Issa’s relationship with drawing began without intention. There was no plan, no imagined audience and no pressure to produce something polished. His journal started as a personal space for release, a place to empty thoughts visually and make sense of what surrounded him. At first, it was simply a notebook filled with ideas and visual notes. Over time, it transformed into a living record of daily life, documenting whatever caught his attention, whether significant or fleeting.
As the pages accumulated, places began to take shape more clearly. Issa found himself drawn to landmarks, not because they were famous, but because they carried quiet stories. Oman, as he sees it, is rich with details that are often overlooked, details that are calm, subtle and visually underused. Sketching these spaces became a way of preserving visual memory, especially historic areas such as Muttrah, where architecture, history and identity intersect. In his drawings, forts, streets and buildings are not presented as static icons, but as lived spaces shaped by time.
When Issa visits a new location, it is rarely a single object that prompts him to draw. The spark usually comes from the overall feeling of a place. Atmosphere leads, details follow. Sometimes it is nature that demands attention, sometimes it is a brief moment that might otherwise disappear. His sketches feel instinctive, guided by emotion rather than strict composition. The page becomes a response to being present, rather than an attempt to capture everything.
Alongside landscapes and landmarks, cinema plays a subtle but meaningful role in Issa’s work. Film is part of his artistic world, just like drawing. Certain characters or scenes leave an impression that stays with him and when that happens, he translates that feeling into a sketch. These drawings are not copies, but personal interpretations. They reflect what a scene stirred within him, allowing fictional characters to coexist with real places inside the same journal. Together, they form a layered portrait of his interests and inner life.
Issa describes his style as free documentation. It sits somewhere between realism and personal perspective, shaped by how he experiences life rather than how things are expected to look. His style was not something he set out to define. It emerged gradually through consistency and time. With every page, his lines became more confident, his compositions more mature, reflecting his own growing clarity and connection to his surroundings.

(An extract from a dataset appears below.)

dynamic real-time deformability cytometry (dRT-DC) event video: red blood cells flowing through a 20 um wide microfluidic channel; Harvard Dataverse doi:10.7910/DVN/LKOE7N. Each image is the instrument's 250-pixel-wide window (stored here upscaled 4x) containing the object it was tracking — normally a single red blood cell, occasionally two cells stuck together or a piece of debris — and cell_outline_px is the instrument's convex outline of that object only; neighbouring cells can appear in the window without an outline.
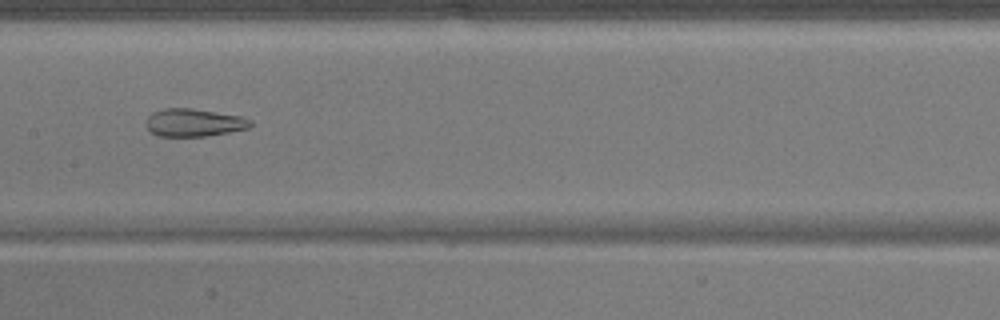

The journal itself plays a central role in his daily life. It is his constant companion, especially during travel. He returns to it whenever he wants, sometimes treating it as a second memory, one that stores places, feelings and moments that words cannot fully hold. Flipping through its pages reveals not just drawings, but a timeline of experiences, each one anchored in observation.
When Issa first began sharing his sketches publicly, he did so casually. His account functioned as a personal archive, a visual diary shared without expectation. Over time, people began to connect with the sketches. They felt honest and unfiltered; and viewers saw them as an extension of who he was. With continued sharing came growing support, even from companies. That encouragement led Issa to take a step forward, treating his art as professional work rather than a private hobby.
At the heart of his drawings is a desire to communicate the beauty of Oman in all its diversity. He speaks of its cultural, architectural and geological richness, of Islamic architecture that shifts from one wilayat to another, of forts in Muttrah, the vast stretch of the Al Hajar Mountains and the contrast between coastlines and inland terrain. Simply driving between regions, he believes, is enough to inspire, even for those who do not consider themselves artists. To him, Oman feels like a small continent, complete in its variety.
This belief eventually led to the creation of sketch’d, a brand born from a simple request by friends to turn a drawing of the Al Hajar Mountains into a printed design. What followed was not driven purely by profit, but by a desire to create a modern Omani brand with an authentic identity. Through sketch’d, Issa extends his drawings beyond the page, creating products for hikers, campers and those drawn to the outdoors, people who want to wear something that reflects who they are.
Looking ahead, he hopes sketch’d will become a leading name in hiking and camping products. His vision goes beyond clothing, towards building a brand that belongs naturally in the landscape. For Issa, every sketch remains a quiet act of presence, a way of paying attention to the world and leaving behind a trace of how it once felt.